Thorne: I don’t see how the committee can avoid it much longer. It’s basically turning its backs on the nature of big science. That’s not by any means all science, but in physics and in chemistry and in biology, some pieces of science can be done only by large collaborations. And the power of large collaborations is something that the general public needs to understand and appreciate.
What are the next challenges for understanding gravity?
Thorne: Well, I think developing a theory of quantum gravity is the holy grail in theoretical physics at this time, because it controls the birth of the Universe and lots of other things — such as whether or not time machines would self-destruct when you try to turn them on, and what goes on inside a black hole.
Beyond that, there’s also the issue of how warped space-time behaves in the real Universe, and what kinds of phenomenon it produces — such as space-time storms when black holes collide and stretching and squeezing and twisting as you approach a chaotic singularity. With the discovery of gravitational waves, we have made our first contact with the warped side of the Universe, and there’s much more to learn about it.
And what do you think will happen in gravitational-wave research over the next decade?

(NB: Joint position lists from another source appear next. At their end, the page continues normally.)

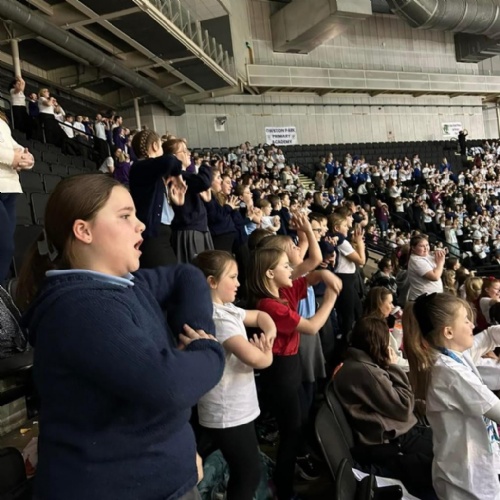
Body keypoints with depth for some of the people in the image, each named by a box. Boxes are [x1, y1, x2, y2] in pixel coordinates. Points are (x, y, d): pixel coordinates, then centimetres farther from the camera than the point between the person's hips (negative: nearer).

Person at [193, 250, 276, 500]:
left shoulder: (227, 309, 6)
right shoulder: (216, 318, -24)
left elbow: (260, 316, 18)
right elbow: (254, 358, -31)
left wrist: (270, 333, -4)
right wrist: (267, 354, -8)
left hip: (237, 409, 9)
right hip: (228, 414, -9)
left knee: (244, 474, 22)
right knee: (248, 476, 6)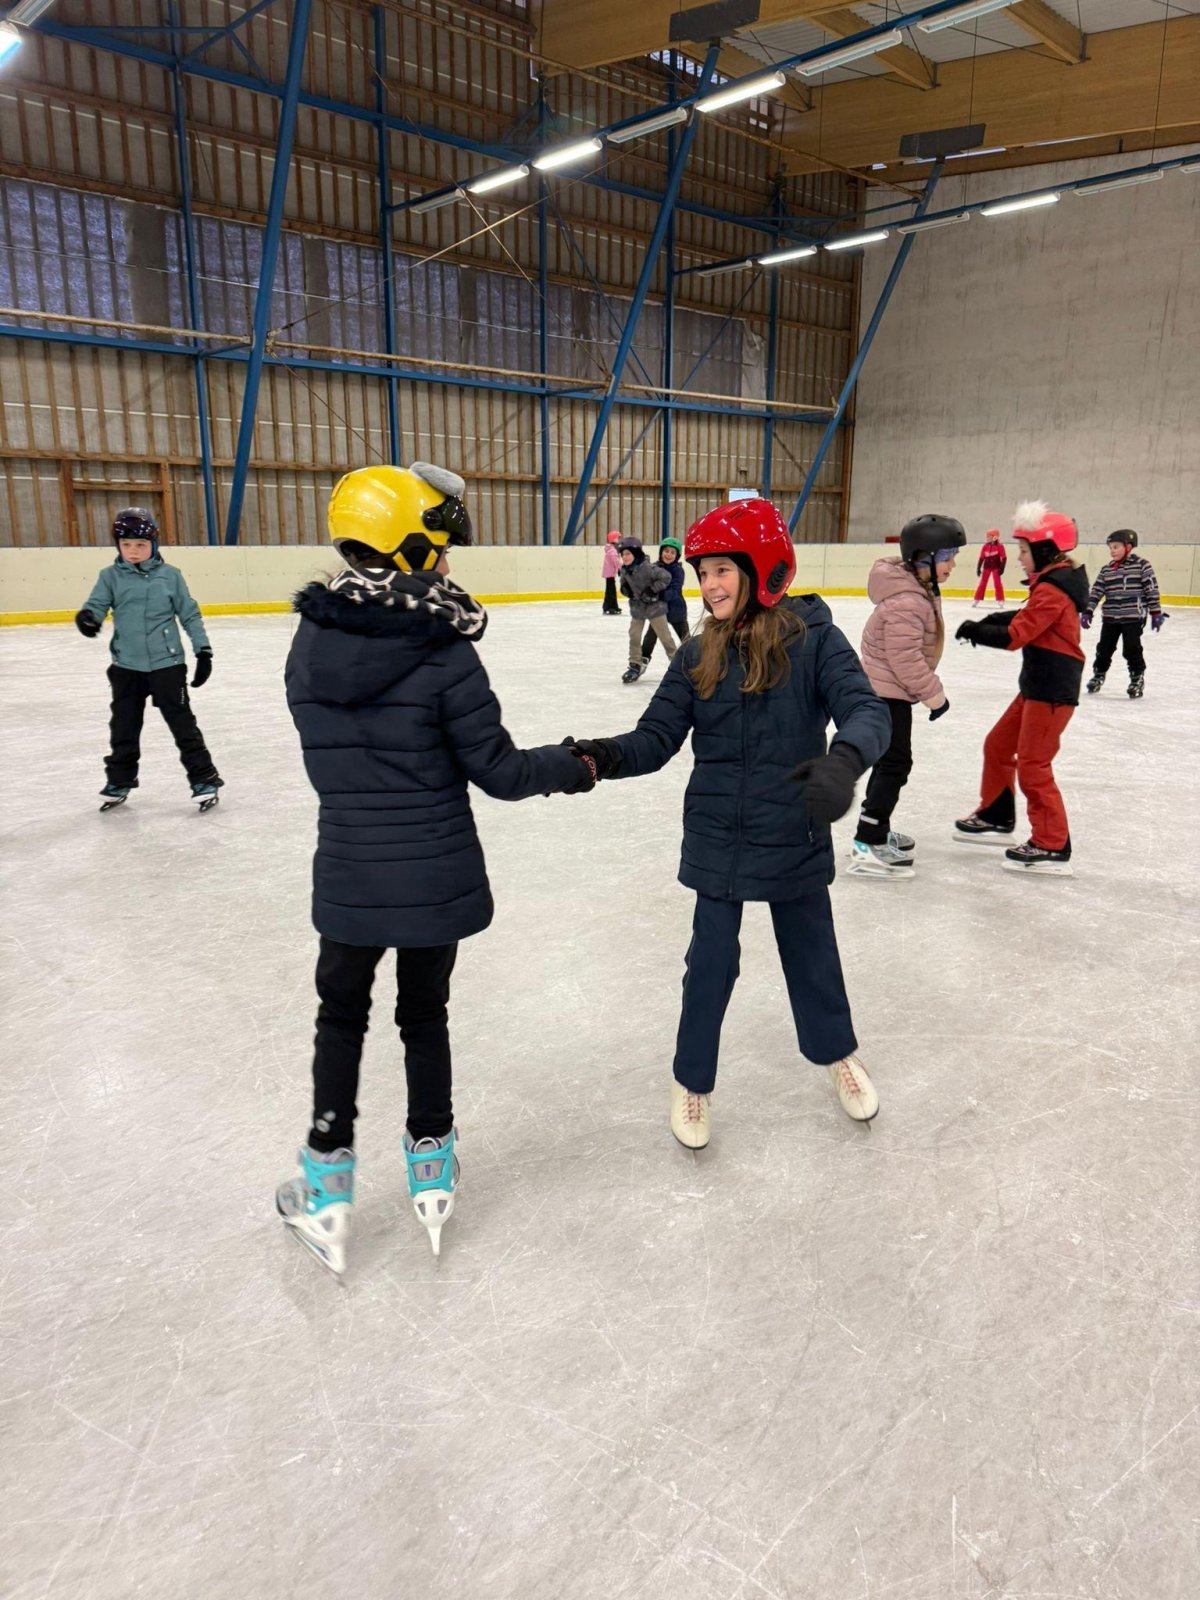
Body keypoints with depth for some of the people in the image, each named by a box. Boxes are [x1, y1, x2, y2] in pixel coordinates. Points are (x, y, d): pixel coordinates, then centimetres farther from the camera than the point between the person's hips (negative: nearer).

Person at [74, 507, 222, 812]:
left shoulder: (170, 575, -2)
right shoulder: (111, 576, 1)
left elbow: (190, 615, 2)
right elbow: (96, 604, -8)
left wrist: (203, 650, -1)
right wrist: (86, 616, -32)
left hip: (167, 664, -2)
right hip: (126, 667, 3)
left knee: (182, 722, 1)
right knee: (124, 727, 14)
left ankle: (204, 779, 8)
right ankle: (120, 781, 30)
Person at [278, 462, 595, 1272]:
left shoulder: (310, 643, -4)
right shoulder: (442, 654, -17)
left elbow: (334, 751, 5)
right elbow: (498, 771, -11)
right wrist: (573, 765, 3)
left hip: (348, 875, 2)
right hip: (435, 878, -2)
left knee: (341, 1015, 20)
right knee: (423, 1015, 17)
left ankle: (328, 1183, 28)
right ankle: (431, 1168, 34)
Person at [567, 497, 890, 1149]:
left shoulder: (812, 639, -12)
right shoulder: (698, 655, -3)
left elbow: (866, 709, -23)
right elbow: (657, 736, -7)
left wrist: (845, 759, -44)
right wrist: (606, 756, -27)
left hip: (795, 838, -1)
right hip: (717, 838, 1)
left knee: (810, 949, 19)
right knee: (710, 962, 10)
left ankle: (837, 1054, 46)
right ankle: (692, 1081, 32)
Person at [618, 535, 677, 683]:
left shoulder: (648, 567, -25)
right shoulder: (624, 570, -3)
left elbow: (666, 577, -25)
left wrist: (653, 589, -26)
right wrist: (625, 589, -6)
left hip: (654, 607, -6)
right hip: (637, 608, 6)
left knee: (664, 635, 5)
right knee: (634, 636, 5)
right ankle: (635, 665, 14)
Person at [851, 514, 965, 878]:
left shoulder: (921, 589, 8)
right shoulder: (907, 602, -26)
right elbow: (906, 659, -26)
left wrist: (928, 690, 22)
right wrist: (934, 694, -17)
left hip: (887, 689, 11)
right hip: (886, 692, -11)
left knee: (891, 761, 19)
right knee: (895, 764, -9)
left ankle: (877, 830, 33)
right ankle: (867, 847, -7)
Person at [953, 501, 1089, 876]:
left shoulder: (1052, 590, -20)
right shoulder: (1055, 582, 11)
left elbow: (1014, 636, -22)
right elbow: (1029, 619, 18)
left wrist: (975, 630, -9)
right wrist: (992, 621, 2)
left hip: (1053, 690, -10)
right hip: (1038, 685, 10)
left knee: (1033, 765, -6)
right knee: (998, 745, 19)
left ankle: (1052, 847, 0)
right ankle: (995, 817, 34)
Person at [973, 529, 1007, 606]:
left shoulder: (1000, 546, -11)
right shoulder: (985, 546, 0)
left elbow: (1004, 558, -10)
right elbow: (981, 558, 5)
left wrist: (1002, 568, -15)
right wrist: (978, 568, 3)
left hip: (996, 567, -3)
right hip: (986, 567, 4)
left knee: (998, 584, -4)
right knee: (982, 583, 7)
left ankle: (1001, 600, 1)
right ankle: (977, 600, 14)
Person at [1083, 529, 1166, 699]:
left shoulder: (1142, 565, -6)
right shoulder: (1106, 570, 6)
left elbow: (1152, 590, -5)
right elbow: (1096, 591, 6)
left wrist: (1156, 613, -6)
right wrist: (1087, 612, -1)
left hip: (1134, 617, -4)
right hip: (1110, 617, 4)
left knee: (1131, 649, -2)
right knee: (1104, 648, 10)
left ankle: (1137, 679, 14)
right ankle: (1099, 675, 28)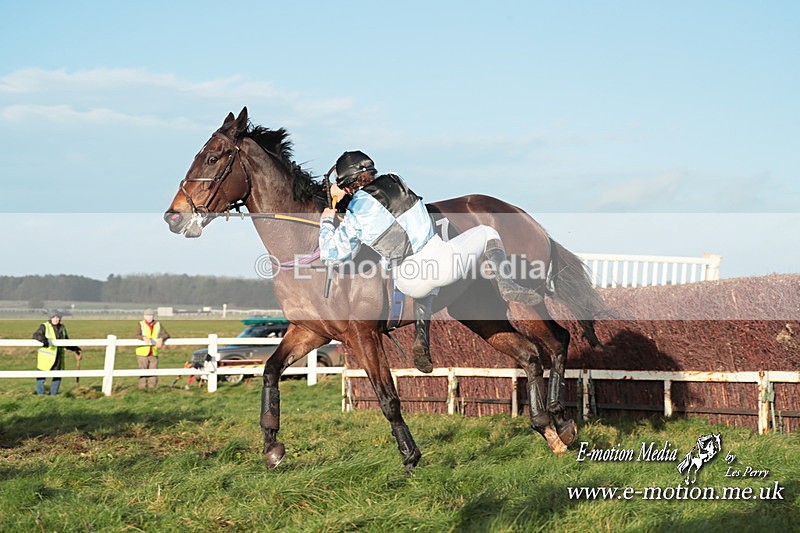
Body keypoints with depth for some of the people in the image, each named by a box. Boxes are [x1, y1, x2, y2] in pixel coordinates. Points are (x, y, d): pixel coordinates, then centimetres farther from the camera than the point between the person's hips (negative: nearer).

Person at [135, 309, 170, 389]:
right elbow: (137, 335, -19)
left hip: (154, 354, 3)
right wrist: (144, 338, -40)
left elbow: (166, 334, -1)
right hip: (142, 353, -3)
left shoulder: (158, 324, 7)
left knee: (153, 374, 3)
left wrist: (161, 339, -24)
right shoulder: (141, 324, -3)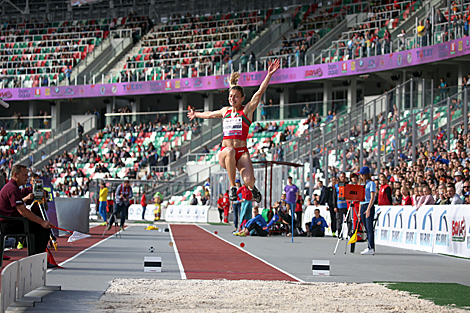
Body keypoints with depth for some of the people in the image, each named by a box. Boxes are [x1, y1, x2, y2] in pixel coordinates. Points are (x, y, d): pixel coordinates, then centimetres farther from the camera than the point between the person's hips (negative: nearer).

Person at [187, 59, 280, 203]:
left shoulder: (247, 110, 4)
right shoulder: (225, 111, 16)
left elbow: (260, 92, -10)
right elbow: (210, 114, 38)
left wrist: (269, 75, -22)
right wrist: (196, 114, 55)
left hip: (242, 153, -2)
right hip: (224, 154, 2)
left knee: (248, 180, -27)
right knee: (229, 151, -37)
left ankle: (252, 188, 15)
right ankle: (232, 187, -21)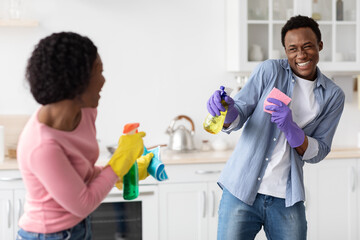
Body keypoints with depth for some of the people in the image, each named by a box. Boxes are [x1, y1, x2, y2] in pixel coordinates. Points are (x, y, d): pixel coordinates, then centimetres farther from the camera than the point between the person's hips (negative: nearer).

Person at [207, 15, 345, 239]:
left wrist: (291, 129, -18)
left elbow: (319, 152, 1)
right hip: (241, 190, -2)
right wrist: (228, 113, -28)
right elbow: (239, 114, -3)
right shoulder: (270, 71, -1)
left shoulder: (333, 96, 4)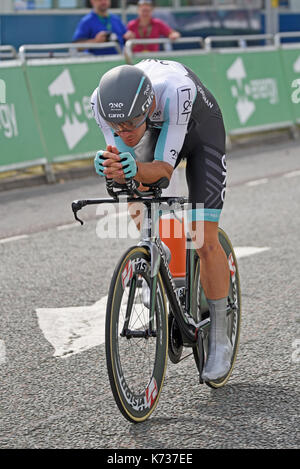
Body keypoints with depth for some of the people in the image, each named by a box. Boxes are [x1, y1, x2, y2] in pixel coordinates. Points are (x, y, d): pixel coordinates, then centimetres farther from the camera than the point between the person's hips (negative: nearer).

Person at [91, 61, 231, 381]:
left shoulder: (176, 90, -44)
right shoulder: (102, 101, -33)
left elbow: (165, 167, -38)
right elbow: (123, 161, -27)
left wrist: (136, 169, -59)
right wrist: (115, 170, -51)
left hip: (200, 132, -5)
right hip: (156, 129, 5)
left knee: (205, 241, -10)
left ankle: (219, 340, 5)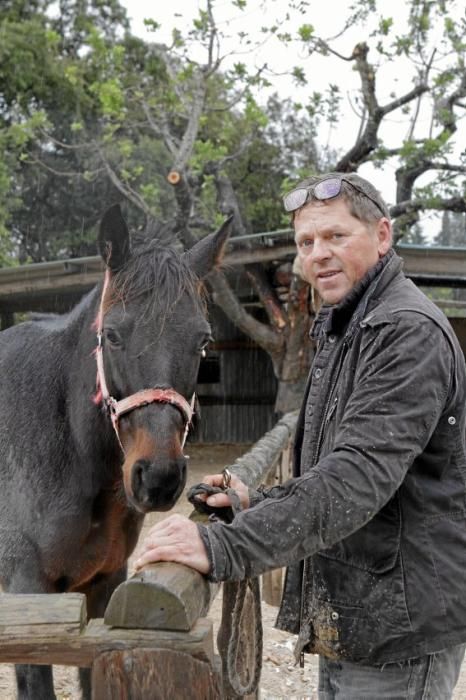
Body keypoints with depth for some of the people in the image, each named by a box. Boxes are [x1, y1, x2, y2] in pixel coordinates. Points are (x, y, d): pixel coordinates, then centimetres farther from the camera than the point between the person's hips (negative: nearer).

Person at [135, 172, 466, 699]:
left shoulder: (410, 332, -19)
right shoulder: (342, 332, 15)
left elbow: (361, 475, -31)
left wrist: (226, 548, -37)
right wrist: (259, 501, 8)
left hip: (397, 640, -9)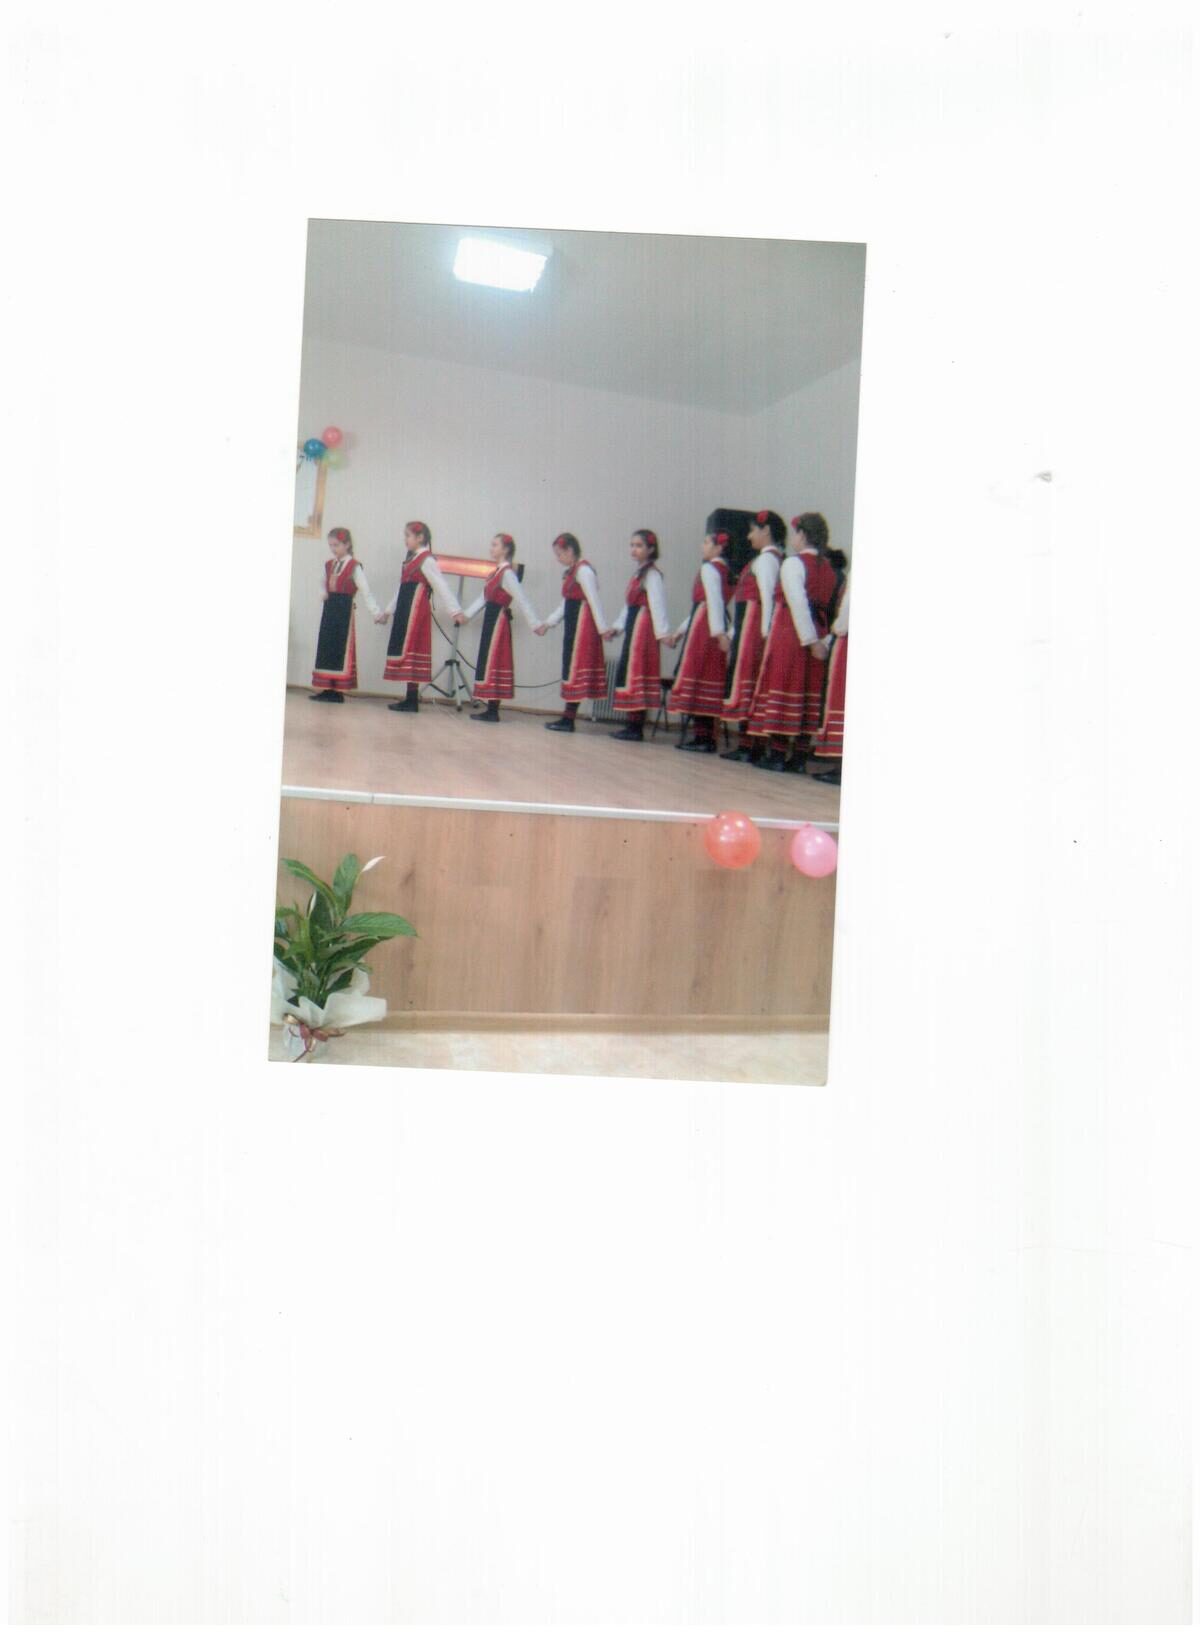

Thorne: This year, the European Pulsar Timing Array and other observatories reported detecting a background of gravitational waves from colliding supermassive black holes, and perhaps from the birth of the Universe. Future discoveries, with LIGO and its successors on the ground as well as gravitational observatories in space, will deepen our understanding of warped space-time. Today, we’re in the same situation we were in four centuries ago, when Galileo built the first optical telescope. He and other astronomers discovered a new world—the richness of the Solar System. Now, we’re poised to discover the richness of the cosmos.
Nature 624, 511-512 (2023)
doi: https://doi.org/10.1038/d41586-023-04023-0
This interview has been edited for length and clarity.